The heat in this Gbagada workstation is doing its best to melt my focus, and the news about the Strait of Hormuz isn't helping the vibe. It is easy to look at headlines about naval escorts and think it’s just another "world out there" problem. But for those of us trying to ship products from Nigeria, physical latency is just as real as a 500ms ping on a poorly optimized API.
Hardware is the New Software Bottleneck
Every time a major shipping route gets shaky, I start thinking about the cost of MacBooks in Computer Village or the price of solar inverters for a setup in Jos. We spend so much time optimizing our React components and worrying about tree-shaking, but we forget that our entire livelihood depends on physical hardware that has to cross oceans.
If the US Navy is out there escorting ships because of threats in the Strait, that is a direct signal that my next server upgrade or the Raspberry Pi I need for a side project is going to cost more. It’s "Sapa" on a global scale. We’re already battling an exchange rate that makes you want to scream into a pillow; we don't need the actual supply chain to "no gree for anybody" either.
From Onitsha to the World
I remember talking to a guy in a chaotic bus park in Owerri who was trying to move spare parts he’d imported. He didn't care about the high-level politics; he just cared that his tracker showed his container was sitting idle.

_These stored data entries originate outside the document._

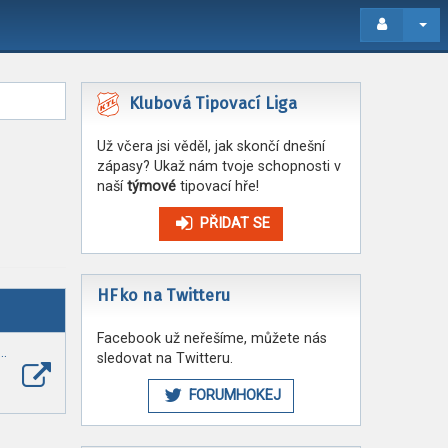
Klubová Tipovací Liga
Už včera jsi věděl, jak skončí dnešní
zápasy? Ukaž nám tvoje schopnosti v
naší
týmové
tipovací hře!
PŘIDAT SE
HFko na Twitteru
Facebook už neřešíme, můžete nás
e…
sledovat na Twitteru.
Zobrazit
poslední
FORUMHOKEJ
příspěvek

As developers, we often feel insulated because our "output" is just bits and bytes moving through fiber optic cables. But the reality is that the "how" of our execution depends on the tools we can afford. When shipping gets complicated, the local tech market feels the squeeze immediately. Small business owners in Onitsha or tech bros in Akure all feel the same pinch when the cost of logistics spikes.
Resilience is the Only Stack That Matters
The news about missing troops in Morocco and hospitalizations in the US just adds to the feeling that the world is currently a buggy beta release. But if being a dev in Nigeria has taught me anything, it’s how to build for resilience.
We write code that handles intermittent internet, we build apps that work offline, and we figure out how to source hardware when the main channels are blocked. Whether it's navigating a messy codebase or a messy global trade route, the mindset is the same: find the workaround.
I’m currently looking at a project that requires some specific sensors. Seeing these headlines makes me want to pull the trigger on the purchase today rather than tomorrow. In this ecosystem, waiting is a luxury we usually can’t afford.
The world might be acting up, but the grind doesn't pause. I’ve got a bug in my auth flow that needs more attention than the news cycle anyway. Back to the terminal.